Although the ratio of 0 to 1s is 1:9, it does not mean the weights are 0.1 and 0.9. The weights decides how much emphasis you want to give observation compared to the others.
And in your case, if you want to predict something, it is essential you split your data into train and test, and see what influence the weights have on prediction.
Below is using the pima indian diabetes example, I subsample the Yes type such that the training set has 1:9 ratio.
set.seed(111)
library(MASS)
# we sample 10 from Yes and 90 from No
idx = unlist(mapply(sample,split(1:nrow(Pima.tr),Pima.tr$type),c(90,10)))
Data = Pima.tr
trn = Data[idx,]
test = Data[-idx,]
table(trn$type)
No Yes
90 10
Lets try regressing it with weight 9 if positive, 1 if negative:
library(caret)
W = 9
lvl = levels(trn$type)
#if positive we give it the defined weight, otherwise set it to 1
fit_wts = ifelse(trn$type==lvl[2],W,1)
fit = glm(type ~ .,data=trn,weight=fit_wts,family=binomial)

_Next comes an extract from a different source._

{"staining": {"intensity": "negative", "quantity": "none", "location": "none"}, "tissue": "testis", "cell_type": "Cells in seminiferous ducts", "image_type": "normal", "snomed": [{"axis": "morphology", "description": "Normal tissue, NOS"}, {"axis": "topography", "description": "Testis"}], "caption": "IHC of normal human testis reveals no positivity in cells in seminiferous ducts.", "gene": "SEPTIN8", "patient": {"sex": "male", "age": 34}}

# we test it on the test set
pred = ifelse(predict(fit,test,type="response")>0.5,lvl[2],lvl[1])
pred = factor(pred,levels=lvl)
confusionMatrix(pred,test$type,positive=lvl[2])
Confusion Matrix and Statistics
Reference
Prediction No Yes
No 34 26
Yes 8 32
You can see from above, you can see it's doing ok, but you are missing out on 8 positives and also falsely labeling 26 false positives. Let's say we try W = 3
W = 3
lvl = levels(trn$type)
fit_wts = ifelse(trn$type==lvl[2],W,1)
fit = glm(type ~ .,data=trn,weight=fit_wts,family=binomial)
pred = ifelse(predict(fit,test,type="response")>0.5,lvl[2],lvl[1])
pred = factor(pred,levels=lvl)
confusionMatrix(pred,test$type,positive=lvl[2])
Confusion Matrix and Statistics
Reference
Prediction No Yes
No 39 30
Yes 3 28
Now we manage to get almost all the positive calls correct.. But still miss out on a lot of potential "Yes". Bottom line is, code above might work, but you need to do some checks to figure out what is the weight for your data.
You can also look around the other stats provided by confusionMatrix in caret to guide your choice.